PPN 12% Resmi Berlaku: Dampak Terhadap Daya Beli Ritel Banten

Kebijakan fiskal terbaru mengenai kenaikan tarif pajak kembali menjadi perbincangan hangat di kalangan pelaku usaha dan konsumen di tanah air. Dengan ditetapkannya PPN 12% yang kini resmi berlaku, berbagai sektor ekonomi mulai melakukan penyesuaian harga, tidak terkecuali di wilayah strategis seperti Banten. Sebagai provinsi yang menjadi gerbang utama distribusi logistik dan memiliki kawasan industri serta ritel yang padat, dampak dari kebijakan ini terasa sangat nyata di lapangan, memicu dinamika baru dalam pola konsumsi masyarakat.

Sektor Ritel Banten merupakan salah satu yang paling cepat bereaksi terhadap perubahan tarif pajak ini. Pusat perbelanjaan di Tangerang, Serang, hingga Cilegon mulai menyesuaikan label harga pada rak-rak produk mereka. Bagi pengusaha ritel, kenaikan satu persen dari tarif sebelumnya mungkin terlihat kecil di atas kertas, namun secara agregat, hal ini mempengaruhi margin keuntungan dan strategi pemasaran. Banyak peritel yang kini harus memutar otak agar kenaikan harga tidak langsung memukul volume penjualan mereka yang baru saja pulih pasca-pandemi.

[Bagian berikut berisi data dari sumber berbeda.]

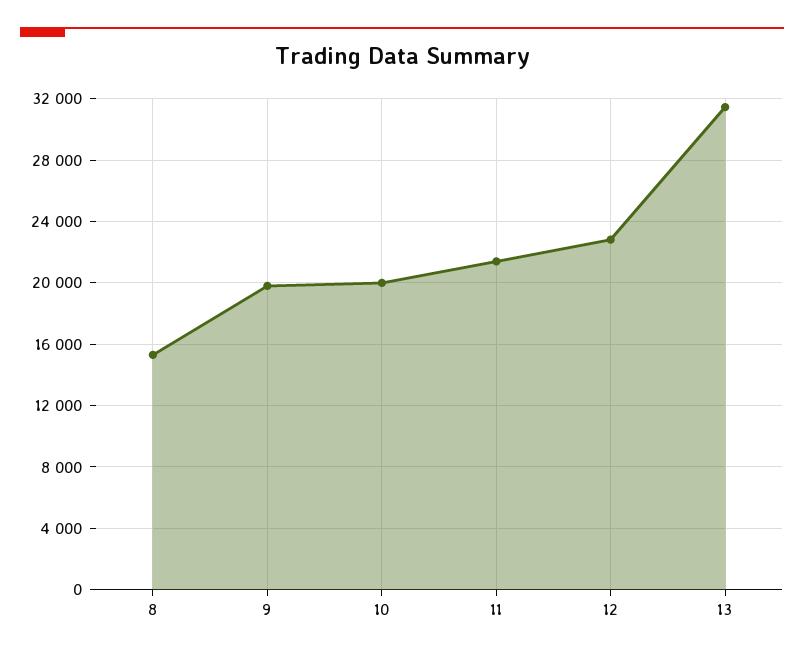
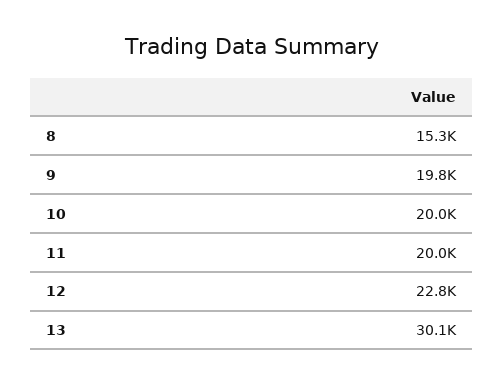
  {
    "8": 15300,
    "9": 19800,
    "10": 20000,
-   "11": 21500,
+   "11": 20000,
    "12": 22800,
-   "13": 31500
+   "13": 30100
  }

Kenaikan tarif ini secara langsung memberikan tekanan pada Daya Beli masyarakat kelas menengah dan bawah. Banten, dengan komposisi penduduk yang sebagian besar bekerja sebagai buruh pabrik dan pegawai swasta, sangat sensitif terhadap perubahan harga kebutuhan pokok maupun barang sekunder. Ketika harga barang di toko ritel meningkat akibat akumulasi pajak dari rantai pasok, konsumen cenderung menjadi lebih selektif. Mereka mulai beralih ke produk-produk dengan harga yang lebih terjangkau atau bahkan menunda konsumsi yang dianggap tidak mendesak, yang pada akhirnya dapat memperlambat laju perputaran uang di daerah.

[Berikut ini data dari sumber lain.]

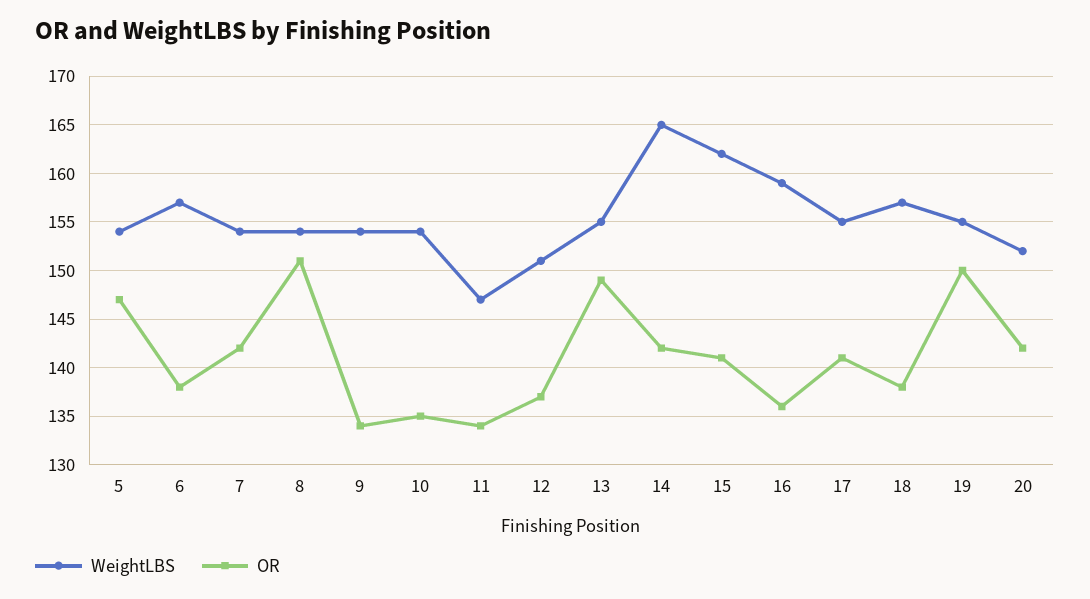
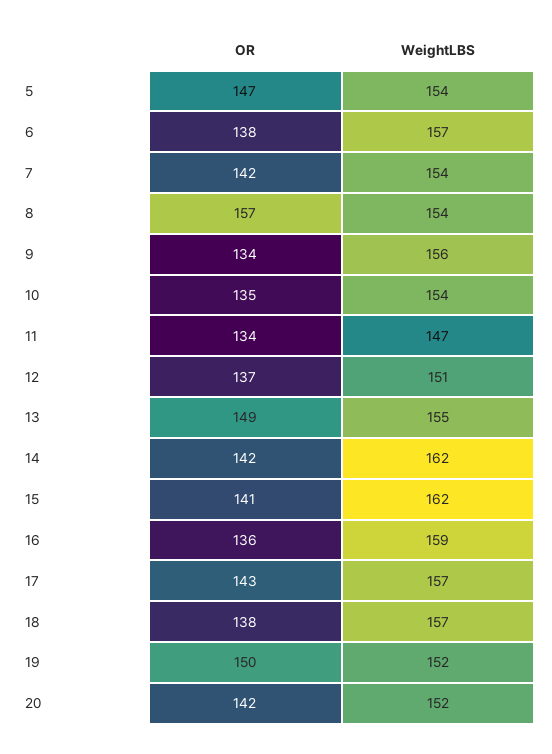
  {
    "WeightLBS": {
      "5": 154,
      "6": 157,
      "7": 154,
      "8": 154,
-     "9": 154,
+     "9": 156,
      "10": 154,
      "11": 147,
      "12": 151,
      "13": 155,
-     "14": 165,
+     "14": 162,
      "15": 162,
      "16": 159,
-     "17": 155,
+     "17": 157,
      "18": 157,
-     "19": 155,
+     "19": 152,
      "20": 152
    },
    "OR": {
      "5": 147,
      "6": 138,
      "7": 142,
-     "8": 151,
+     "8": 157,
      "9": 134,
      "10": 135,
      "11": 134,
      "12": 137,
      "13": 149,
      "14": 142,
      "15": 141,
      "16": 136,
-     "17": 141,
+     "17": 143,
      "18": 138,
      "19": 150,
      "20": 142
    }
  }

Selain berdampak pada konsumen, kebijakan PPN 12% juga memberikan tantangan administratif bagi pelaku usaha mikro, kecil, dan menengah (UMKM) di wilayah Banten. Banyak toko ritel skala menengah yang harus memperbarui sistem kasir dan akuntansi mereka agar sesuai dengan aturan baru. Proses transisi ini memerlukan biaya dan waktu tambahan. Jika tidak dikelola dengan baik, ketidakpatuhan atau kesalahan dalam penginputan tarif pajak baru dapat berujung pada sanksi administratif yang semakin memberatkan beban operasional perusahaan di tengah situasi ekonomi yang menantang.